▶ _PROBLEM STATEMENT_
What you return has to match the listing below line for line.

▶ _PROVIDED ENTRIES_

----------

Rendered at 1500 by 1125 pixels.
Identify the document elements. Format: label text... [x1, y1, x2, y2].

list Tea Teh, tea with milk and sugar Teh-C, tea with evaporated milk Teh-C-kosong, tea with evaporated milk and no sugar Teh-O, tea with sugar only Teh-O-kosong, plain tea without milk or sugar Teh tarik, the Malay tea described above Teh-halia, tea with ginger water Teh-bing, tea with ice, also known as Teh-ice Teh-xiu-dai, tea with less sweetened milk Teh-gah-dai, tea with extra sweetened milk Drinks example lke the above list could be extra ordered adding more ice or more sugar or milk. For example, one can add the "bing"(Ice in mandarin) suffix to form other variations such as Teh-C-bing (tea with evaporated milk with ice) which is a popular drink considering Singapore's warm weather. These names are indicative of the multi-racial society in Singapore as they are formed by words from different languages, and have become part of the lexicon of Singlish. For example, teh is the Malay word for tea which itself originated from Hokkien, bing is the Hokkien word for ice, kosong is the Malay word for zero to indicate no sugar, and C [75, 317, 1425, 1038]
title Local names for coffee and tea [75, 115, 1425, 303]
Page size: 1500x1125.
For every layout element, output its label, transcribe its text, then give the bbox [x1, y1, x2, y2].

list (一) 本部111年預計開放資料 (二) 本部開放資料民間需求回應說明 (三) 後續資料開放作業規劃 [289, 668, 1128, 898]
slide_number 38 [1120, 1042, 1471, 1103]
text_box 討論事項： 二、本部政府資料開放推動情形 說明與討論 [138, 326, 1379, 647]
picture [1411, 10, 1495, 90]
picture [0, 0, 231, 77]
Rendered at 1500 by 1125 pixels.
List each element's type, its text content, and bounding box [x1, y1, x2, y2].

----------

▶ _RESPONSE AREA_
Rendered at 1500 by 1125 pixels.
Identify the document elements. Format: label text... [x1, y1, x2, y2].

list Tea Teh, tea with milk and sugar Teh-C, tea with evaporated milk Teh-C-kosong, tea with evaporated milk and no sugar Teh-O, tea with sugar only Teh-O-kosong, plain tea without milk or sugar Teh tarik, the Malay tea described above Teh-halia, tea with ginger water Teh-bing, tea with ice, also known as Teh-ice Teh-xiu-dai, tea with less sweetened milk Teh-gah-dai, tea with extra sweetened milk Drinks example lke the above list could be extra ordered adding more ice or more sugar or milk. For example, one can add the "bing"(Ice in mandarin) suffix to form other variations such as Teh-C-bing (tea with evaporated milk with ice) which is a popular drink considering Singapore's warm weather. These names are indicative of the multi-racial society in Singapore as they are formed by words from different languages, and have become part of the lexicon of Singlish. For example, teh is the Malay word for tea which itself originated from Hokkien, bing is the Hokkien word for ice, kosong is the Malay word for zero to indicate no sugar, and C [75, 317, 1425, 1038]
title Local names for coffee and tea [75, 115, 1425, 303]
Page size: 1500x1125.
For every layout element, output its label, transcribe its text, then give the bbox [x1, y1, x2, y2].

list (一) 本部111年預計開放資料 (二) 本部開放資料民間需求回應說明 (三) 後續資料開放作業規劃 [289, 668, 1128, 898]
slide_number 38 [1120, 1042, 1471, 1103]
text_box 討論事項： 二、本部政府資料開放推動情形 說明與討論 [138, 326, 1379, 647]
picture [1411, 10, 1495, 90]
picture [0, 0, 231, 77]
Rendered at 1500 by 1125 pixels.
List each element's type, its text content, and bounding box [x1, y1, x2, y2].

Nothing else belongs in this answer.